Cuba's first informal contacts with the MPLA dated back to the late 1950s. MPLA guerrillas received their first training from Cubans inAlgiers starting in 1963 and Guevara met MPLA-leader Agostinho Neto for the first high-level talks on 5 January 1965 in Brazzaville where Cuba was establishing a two-year military mission. This mission had the primary purpose to act as a strategic reserve for the Cuban operation in eastern Congo. It also was to provide assistance to the Alphonse Massemba-Débat government in Brazzaville and, at Neto's request, to the MPLA with its operations against the Portuguese in Cabinda and in northern Angola where its major foe was the FNLA. This co-operation marked the beginning of the Cuban-Angolan alliance which was to last 26 years. The MPLA-Cuban operations in Cabinda and northern Angola were met with very little success and the Cubans ended the mission to Brazzaville as planned in July 1966. The MPLA moved its headquarters to Lusaka in early 1968. A few MPLA guerrillas continued to receive military training in Cuba but else contacts between Cuba and the MPLA cooled as Havana turned its attention to the liberation struggle in Guiné (Guinea-Bissau). Following Castro's tour of African countries in May 1972 Cuba stepped up its internationalist operations in Africa starting a training mission in Sierra Leone and smaller technical missions in Equatorial Guinea, Somalia, Algeria and Tanzania.
In a memorandum of 22 November 1972 by Cuban Major Manuel Piñeiro Lozada to Major Raúl Castro it says: "For some time now we have discussed the possibility of entering Angola and Mozambique with the objective of getting to know the revolutionary movements in those countries. These movements have been a mystery even for those socialist countries that give them considerable aid. This research would help us give more focused aid to those movements. I don't consider it necessary to delineate the strategic importance of these countries, it takes only pointing out that a change in the course of events of the wars that are developing in both countries could signify a change in all the forces in the African continent. For the first time two independent countries in Africa from which a bigger war could be waged would have common borders with the region with the principle investment and the strongest political-military knot of Imperialism in Africa exist: South Africa, Rhodesia, Zaire, and the Portuguese colonies.

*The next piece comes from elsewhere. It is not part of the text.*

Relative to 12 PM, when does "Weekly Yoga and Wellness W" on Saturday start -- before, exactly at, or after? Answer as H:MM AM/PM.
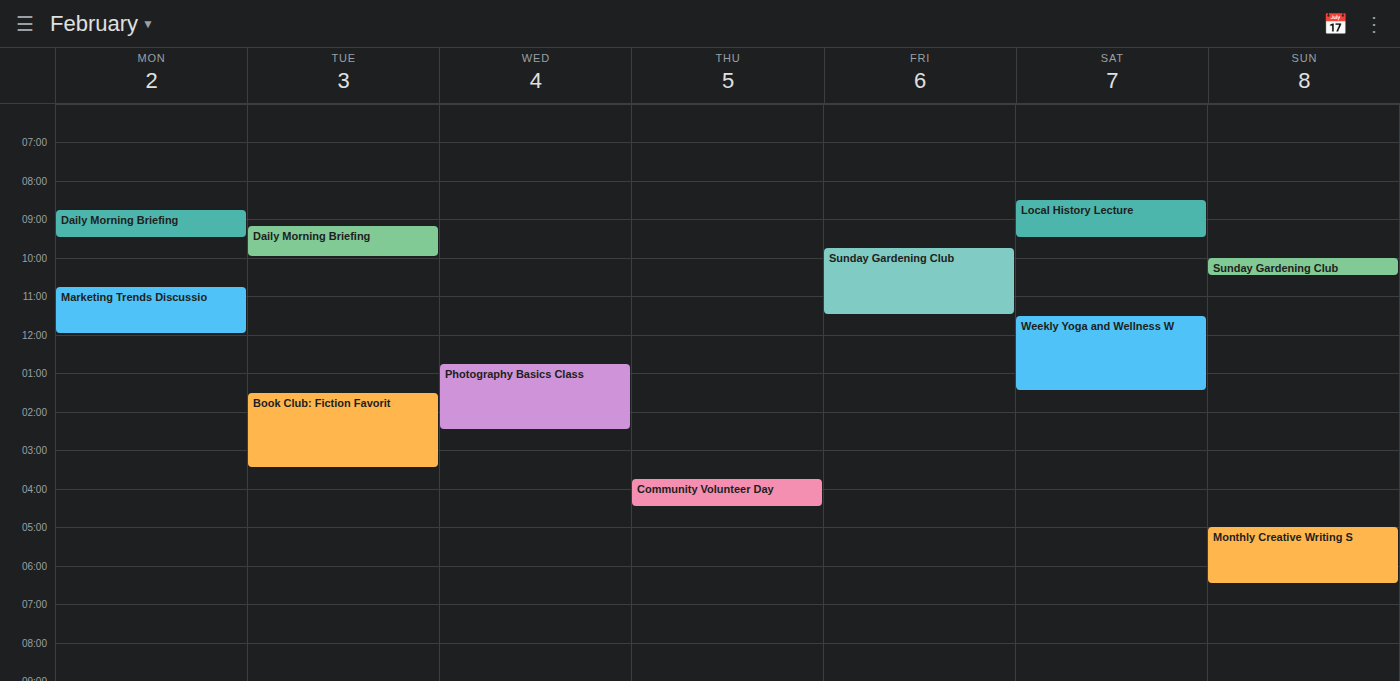
11:30 AM -- before 12 PM, 30 minutes above the 12 PM line.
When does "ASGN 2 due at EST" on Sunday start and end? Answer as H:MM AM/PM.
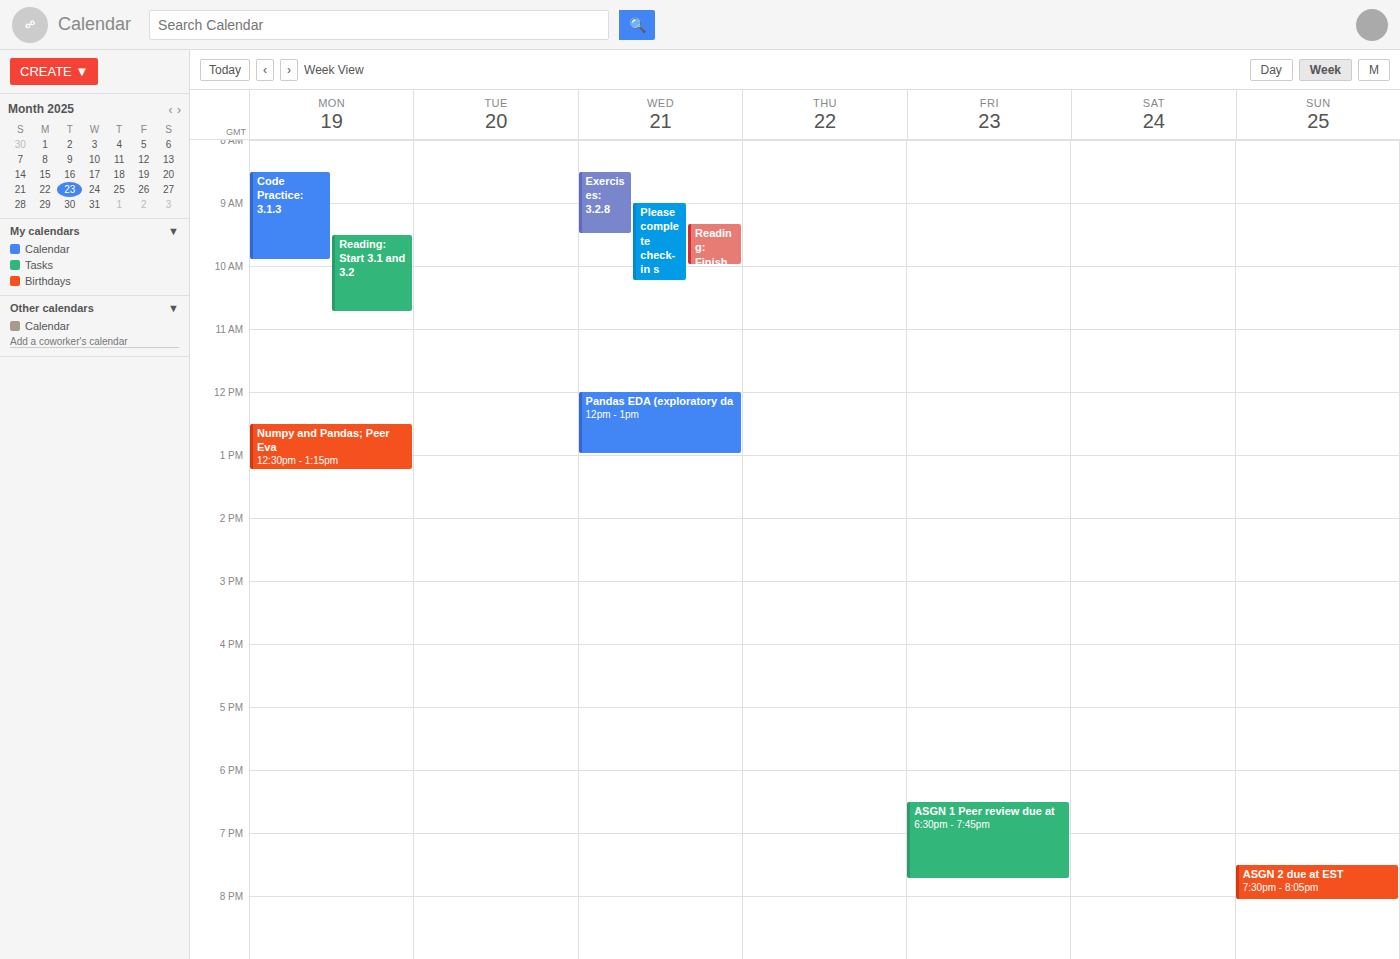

Our comrades in the MPLA solicited us this May for the following:
·         a) That we train 10 men in Cuba in guerrilla warfare ….
·         b) That we send a crew to fly a DC-3 ….
·         c) They want to send a high level delegation to Cuba ….
… Both movements will coordinate with the governments of Tanzania and Zambia for safe passage of our comrades through their territories".
These considerations in 1972 bore no fruit and Cuba's attentions remained focused on Guinea-Bissau. It was only after the Portuguese Revolution that an MPLA delegation brought a request for economic aid, military training and arms to Cuba on 26 July 1974. In early October Cuba received another request, this time more urgent, for 5 Cuban military officers to help organize the MPLA army, FAPLA. In December 1974 / January 1975 Cuba sent Major Alfonso Perez Morales and Carlos Cadelo on a fact finding mission to Angola to assess the situation. In a letter of 26 January 1975, handed to Cadelo and Morales, Neto listed what the MPLA wanted from Cuba:
"1. The establishment, organization, and maintenance of a military school for cadres. We urgently need to create a company of security personnel, and we need to train military staff. 2. A ship to transport the war materiel that we have in Dar-es-Salaam to Angola. The delivery in Angola, if it were in a Cuban ship, could take place outside of territorial waters. 3. Weapons and transportation for the Rapid Deployment Unit (Brigada de Intervencion) that we are planning to organize, as well as light weapons for some infantry battalions. 4. Transmitters and receivers to resolve communication problems of widely dispersed military units. 5. Uniforms and military equipment for 10,000 men. 6. Two pilots and one flight mechanic. 7. Assistance in training trade union leaders. 8. Assistance in organizing schools to teach Marxism… 9. Publications dealing with political and military subjects, especially instruction manuals. 10. Financial assistance while we are establishing and organizing ourselves." 
Although Cuba was considering the establishment of a military mission (military training) in Angola, again there was no official response to this request. It was only reiterated by the MPLA in May 1975 when Cuban commander Flavio Bravo met Neto in Brazzaville while the Portuguese were preparing to withdraw from their African colonies.[45] The MPLA's hopes for aid were turned to the eastern Bloc countries from where not enough help materialised according to their wishes. Neto is quoted in a Cuban report complaining about Moscow's lacklustre support. He also expressed hope that the war in Angola would become "a vital issue in the fight against imperialism and socialism". But neither the USSR nor the MPLA itself expected a major war to break out before independence. In March 1975 the MPLA sent ca. 100 members for training in the Soviet Union and the requested financial assistance (100,000US$) it received from Yugoslavia.